Now clients have the option to buy a cost-efficient, low carbon-footprint product, such as a greener version of the Euro Stoxx 50, that has limited tracking error to the parent index and without a heavy sector risk. Not only can they buy it, but the new public information helps clients understand those funds better, too.

“Client’s are moving from having a niche interest in green issues to asking themselves, why wouldn’t I invest in ESG? In other words, we’re moving from a ‘why would I’ to a ‘why wouldn’t you?’” says Crocombe. “That shift then leads to the mass adoption of ESG, which I find super exciting.”

The next phase of ESG will be, according to Crocombe, less about excluding certain companies and sectors but rather including securities that contribute to and promote the issues that investors care about.

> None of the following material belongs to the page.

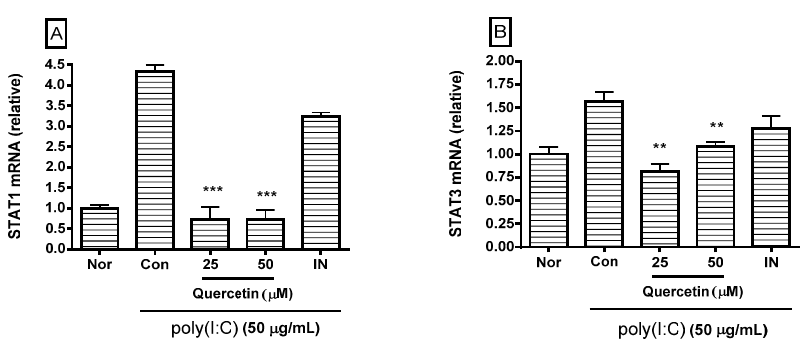
Figure 4. Effect of quercetin on signal transducer and activated transcription 1 (STAT1) ( A ) and STAT3 mRNA expression ( B ) in dsRNA-induced RAW 264.7 mouse macrophages. After an 18 h treatment, STAT1 and STAT3 mRNA expression was measured by real-time reverse-transcription polymerase chain reaction assay. STAT1 and STAT3 mRNA were normalized to GAPDH mRNA. The normal group (Nor) was treated with media only. The control group (Con) was treated with 50 µ g/mL of the dsRNA synthetic analog polyinosinic-polycytidylic acid (poly(I:C)) alone. IN, indomethacin (0.5 µ M). Values are the mean ± standard deviation of three independent experiments. ** p < 0.01 vs. Con; *** p < 0.001. Significant differences were examined using one ‐ way analysis of variance test followed by Tukey’s multiple comparison test.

“People are just beginning to say, I understand I don’t own coal or cluster munitions and I do own a higher percentage of the industries that create jobs – or whatever I’m interested in – now tell me what you’re doing at an asset allocation level to make a difference here.”

In response, BlackRock now works to provide thematic rotation in ESG portfolios, but Crocombe stresses that the more nuanced work is “cutting edge” and will take time to develop.

Despite advancements in the use of technology and investments like ESG, Crocombe insists that the price must still be competitive. Over the next 10 years, rather than a race to the bottom on prices, companies will look to offer the best deal they can while keeping the investor’s risk profile front and centre.

“I think you’ve got to offer killer value for money – that’s what the regulator expects and that’s what the consultant expects if you’re thinking about defined benefit pensions,” he explains. “Value for money involves a price point that’s linked to a quality set of features. Let’s use the car analogy: look at Skoda, VW, Audi – they all have different price points in the market, but they’re all great cars that win in their own classes in terms of quality.”

Some clients may assume that investing in a cheap robo service means making sacrifices in terms of risk management and asset allocation, but Crocombe insists this should not be the case. He does say, however, that a higher price point can bring in other features, from tactical asset allocation, more focused underlying securities and thematics to liquid alternatives.

“As the price point goes up you want a clear improvement in risk-adjusted return,” he says. “What you don’t want to do is add features that look complex but don’t deliver a clear improvement in that sense.”